§ **EXERCISE GOAL**: From the first line to the last, repeat the data below exactly.

§ **MATERIAL PROVIDED**:
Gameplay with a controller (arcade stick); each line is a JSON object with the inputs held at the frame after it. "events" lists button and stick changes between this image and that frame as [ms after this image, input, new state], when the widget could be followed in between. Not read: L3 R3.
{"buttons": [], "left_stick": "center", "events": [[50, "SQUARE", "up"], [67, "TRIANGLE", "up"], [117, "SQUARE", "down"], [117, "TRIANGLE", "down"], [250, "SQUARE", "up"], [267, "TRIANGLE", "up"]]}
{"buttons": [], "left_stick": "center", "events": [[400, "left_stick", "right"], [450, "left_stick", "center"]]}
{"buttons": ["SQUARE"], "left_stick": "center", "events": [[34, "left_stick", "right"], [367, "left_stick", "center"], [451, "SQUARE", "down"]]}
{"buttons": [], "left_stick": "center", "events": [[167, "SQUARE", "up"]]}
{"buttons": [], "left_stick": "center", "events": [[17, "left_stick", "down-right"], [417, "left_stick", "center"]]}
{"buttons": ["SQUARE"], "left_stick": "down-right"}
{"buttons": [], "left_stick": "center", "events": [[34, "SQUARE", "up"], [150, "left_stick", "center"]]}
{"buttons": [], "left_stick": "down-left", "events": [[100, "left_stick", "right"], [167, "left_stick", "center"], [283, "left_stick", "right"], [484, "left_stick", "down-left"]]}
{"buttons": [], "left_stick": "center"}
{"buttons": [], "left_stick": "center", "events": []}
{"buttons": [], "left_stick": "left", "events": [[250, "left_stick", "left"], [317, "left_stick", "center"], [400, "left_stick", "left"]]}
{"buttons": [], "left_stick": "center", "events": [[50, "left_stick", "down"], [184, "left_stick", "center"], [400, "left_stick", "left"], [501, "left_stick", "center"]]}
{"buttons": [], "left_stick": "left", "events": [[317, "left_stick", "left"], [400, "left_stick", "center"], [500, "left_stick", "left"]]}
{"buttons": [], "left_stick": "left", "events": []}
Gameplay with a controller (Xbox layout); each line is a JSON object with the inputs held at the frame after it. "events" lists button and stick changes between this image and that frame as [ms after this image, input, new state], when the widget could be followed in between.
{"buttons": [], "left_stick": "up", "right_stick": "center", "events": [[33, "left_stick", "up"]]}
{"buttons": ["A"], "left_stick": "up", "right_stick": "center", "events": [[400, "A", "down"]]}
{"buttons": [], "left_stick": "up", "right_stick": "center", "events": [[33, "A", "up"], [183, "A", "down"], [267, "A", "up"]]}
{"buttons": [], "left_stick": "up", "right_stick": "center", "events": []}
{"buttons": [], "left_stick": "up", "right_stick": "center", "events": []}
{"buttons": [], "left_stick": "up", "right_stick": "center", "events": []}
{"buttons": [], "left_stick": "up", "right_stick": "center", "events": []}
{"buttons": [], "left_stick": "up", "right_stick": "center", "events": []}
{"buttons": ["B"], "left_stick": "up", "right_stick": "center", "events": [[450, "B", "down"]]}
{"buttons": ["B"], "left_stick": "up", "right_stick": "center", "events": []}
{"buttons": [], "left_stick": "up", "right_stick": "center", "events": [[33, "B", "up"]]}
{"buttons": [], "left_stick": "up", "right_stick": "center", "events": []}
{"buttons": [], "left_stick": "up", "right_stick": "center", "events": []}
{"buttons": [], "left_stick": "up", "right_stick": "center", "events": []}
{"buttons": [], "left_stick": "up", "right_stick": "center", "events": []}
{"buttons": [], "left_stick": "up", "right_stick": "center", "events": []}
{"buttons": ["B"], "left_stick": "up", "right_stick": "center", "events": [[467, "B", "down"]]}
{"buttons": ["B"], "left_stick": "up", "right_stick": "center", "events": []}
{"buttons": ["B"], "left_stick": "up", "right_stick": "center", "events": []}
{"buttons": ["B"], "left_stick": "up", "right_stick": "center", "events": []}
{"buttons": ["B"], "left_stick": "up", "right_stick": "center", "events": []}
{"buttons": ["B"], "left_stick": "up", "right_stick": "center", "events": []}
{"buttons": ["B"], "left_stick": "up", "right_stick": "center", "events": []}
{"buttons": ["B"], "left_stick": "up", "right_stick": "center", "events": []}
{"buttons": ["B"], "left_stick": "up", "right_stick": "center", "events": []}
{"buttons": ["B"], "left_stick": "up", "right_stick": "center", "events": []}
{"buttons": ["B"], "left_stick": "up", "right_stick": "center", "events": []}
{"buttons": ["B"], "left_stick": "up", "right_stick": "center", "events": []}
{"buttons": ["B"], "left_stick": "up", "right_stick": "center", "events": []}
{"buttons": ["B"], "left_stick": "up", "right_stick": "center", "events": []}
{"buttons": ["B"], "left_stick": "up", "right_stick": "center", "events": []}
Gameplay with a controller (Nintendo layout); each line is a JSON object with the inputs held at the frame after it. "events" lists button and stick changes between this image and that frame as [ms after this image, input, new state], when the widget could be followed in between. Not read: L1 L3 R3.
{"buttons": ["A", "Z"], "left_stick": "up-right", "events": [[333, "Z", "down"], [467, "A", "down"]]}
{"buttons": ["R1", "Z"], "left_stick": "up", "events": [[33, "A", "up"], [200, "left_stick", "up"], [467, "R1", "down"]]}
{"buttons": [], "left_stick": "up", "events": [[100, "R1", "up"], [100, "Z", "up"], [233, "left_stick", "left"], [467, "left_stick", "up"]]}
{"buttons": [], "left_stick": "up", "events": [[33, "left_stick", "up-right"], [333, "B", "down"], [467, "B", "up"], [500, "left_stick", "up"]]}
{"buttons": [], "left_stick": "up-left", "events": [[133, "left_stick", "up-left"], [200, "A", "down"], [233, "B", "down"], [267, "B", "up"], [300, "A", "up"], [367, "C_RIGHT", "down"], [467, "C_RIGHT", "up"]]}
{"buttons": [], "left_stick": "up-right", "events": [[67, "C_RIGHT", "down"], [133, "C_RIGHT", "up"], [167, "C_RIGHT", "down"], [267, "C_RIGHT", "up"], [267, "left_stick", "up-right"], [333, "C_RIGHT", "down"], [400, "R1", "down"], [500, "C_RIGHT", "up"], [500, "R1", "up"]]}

§ **EXERCISE SOLUTION**:
Gameplay with a controller (arcade stick); each line is a JSON object with the inputs held at the frame after it. "events" lists button and stick changes between this image and that frame as [ms after this image, input, new state], when the widget could be followed in between. Not read: L3 R3.
{"buttons": [], "left_stick": "center", "events": [[50, "SQUARE", "up"], [67, "TRIANGLE", "up"], [117, "SQUARE", "down"], [117, "TRIANGLE", "down"], [250, "SQUARE", "up"], [267, "TRIANGLE", "up"]]}
{"buttons": [], "left_stick": "center", "events": [[400, "left_stick", "right"], [450, "left_stick", "center"]]}
{"buttons": ["SQUARE"], "left_stick": "center", "events": [[34, "left_stick", "right"], [367, "left_stick", "center"], [451, "SQUARE", "down"]]}
{"buttons": [], "left_stick": "center", "events": [[167, "SQUARE", "up"]]}
{"buttons": [], "left_stick": "center", "events": [[17, "left_stick", "down-right"], [417, "left_stick", "center"]]}
{"buttons": ["SQUARE"], "left_stick": "down-right"}
{"buttons": [], "left_stick": "center", "events": [[34, "SQUARE", "up"], [150, "left_stick", "center"]]}
{"buttons": [], "left_stick": "down-left", "events": [[100, "left_stick", "right"], [167, "left_stick", "center"], [283, "left_stick", "right"], [484, "left_stick", "down-left"]]}
{"buttons": [], "left_stick": "center"}
{"buttons": [], "left_stick": "center", "events": []}
{"buttons": [], "left_stick": "left", "events": [[250, "left_stick", "left"], [317, "left_stick", "center"], [400, "left_stick", "left"]]}
{"buttons": [], "left_stick": "center", "events": [[50, "left_stick", "down"], [184, "left_stick", "center"], [400, "left_stick", "left"], [501, "left_stick", "center"]]}
{"buttons": [], "left_stick": "left", "events": [[317, "left_stick", "left"], [400, "left_stick", "center"], [500, "left_stick", "left"]]}
{"buttons": [], "left_stick": "left", "events": []}
Gameplay with a controller (Xbox layout); each line is a JSON object with the inputs held at the frame after it. "events" lists button and stick changes between this image and that frame as [ms after this image, input, new state], when the widget could be followed in between.
{"buttons": [], "left_stick": "up", "right_stick": "center", "events": [[33, "left_stick", "up"]]}
{"buttons": ["A"], "left_stick": "up", "right_stick": "center", "events": [[400, "A", "down"]]}
{"buttons": [], "left_stick": "up", "right_stick": "center", "events": [[33, "A", "up"], [183, "A", "down"], [267, "A", "up"]]}
{"buttons": [], "left_stick": "up", "right_stick": "center", "events": []}
{"buttons": [], "left_stick": "up", "right_stick": "center", "events": []}
{"buttons": [], "left_stick": "up", "right_stick": "center", "events": []}
{"buttons": [], "left_stick": "up", "right_stick": "center", "events": []}
{"buttons": [], "left_stick": "up", "right_stick": "center", "events": []}
{"buttons": ["B"], "left_stick": "up", "right_stick": "center", "events": [[450, "B", "down"]]}
{"buttons": ["B"], "left_stick": "up", "right_stick": "center", "events": []}
{"buttons": [], "left_stick": "up", "right_stick": "center", "events": [[33, "B", "up"]]}
{"buttons": [], "left_stick": "up", "right_stick": "center", "events": []}
{"buttons": [], "left_stick": "up", "right_stick": "center", "events": []}
{"buttons": [], "left_stick": "up", "right_stick": "center", "events": []}
{"buttons": [], "left_stick": "up", "right_stick": "center", "events": []}
{"buttons": [], "left_stick": "up", "right_stick": "center", "events": []}
{"buttons": ["B"], "left_stick": "up", "right_stick": "center", "events": [[467, "B", "down"]]}
{"buttons": ["B"], "left_stick": "up", "right_stick": "center", "events": []}
{"buttons": ["B"], "left_stick": "up", "right_stick": "center", "events": []}
{"buttons": ["B"], "left_stick": "up", "right_stick": "center", "events": []}
{"buttons": ["B"], "left_stick": "up", "right_stick": "center", "events": []}
{"buttons": ["B"], "left_stick": "up", "right_stick": "center", "events": []}
{"buttons": ["B"], "left_stick": "up", "right_stick": "center", "events": []}
{"buttons": ["B"], "left_stick": "up", "right_stick": "center", "events": []}
{"buttons": ["B"], "left_stick": "up", "right_stick": "center", "events": []}
{"buttons": ["B"], "left_stick": "up", "right_stick": "center", "events": []}
{"buttons": ["B"], "left_stick": "up", "right_stick": "center", "events": []}
{"buttons": ["B"], "left_stick": "up", "right_stick": "center", "events": []}
{"buttons": ["B"], "left_stick": "up", "right_stick": "center", "events": []}
{"buttons": ["B"], "left_stick": "up", "right_stick": "center", "events": []}
{"buttons": ["B"], "left_stick": "up", "right_stick": "center", "events": []}
Gameplay with a controller (Nintendo layout); each line is a JSON object with the inputs held at the frame after it. "events" lists button and stick changes between this image and that frame as [ms after this image, input, new state], when the widget could be followed in between. Not read: L1 L3 R3.
{"buttons": ["A", "Z"], "left_stick": "up-right", "events": [[333, "Z", "down"], [467, "A", "down"]]}
{"buttons": ["R1", "Z"], "left_stick": "up", "events": [[33, "A", "up"], [200, "left_stick", "up"], [467, "R1", "down"]]}
{"buttons": [], "left_stick": "up", "events": [[100, "R1", "up"], [100, "Z", "up"], [233, "left_stick", "left"], [467, "left_stick", "up"]]}
{"buttons": [], "left_stick": "up", "events": [[33, "left_stick", "up-right"], [333, "B", "down"], [467, "B", "up"], [500, "left_stick", "up"]]}
{"buttons": [], "left_stick": "up-left", "events": [[133, "left_stick", "up-left"], [200, "A", "down"], [233, "B", "down"], [267, "B", "up"], [300, "A", "up"], [367, "C_RIGHT", "down"], [467, "C_RIGHT", "up"]]}
{"buttons": [], "left_stick": "up-right", "events": [[67, "C_RIGHT", "down"], [133, "C_RIGHT", "up"], [167, "C_RIGHT", "down"], [267, "C_RIGHT", "up"], [267, "left_stick", "up-right"], [333, "C_RIGHT", "down"], [400, "R1", "down"], [500, "C_RIGHT", "up"], [500, "R1", "up"]]}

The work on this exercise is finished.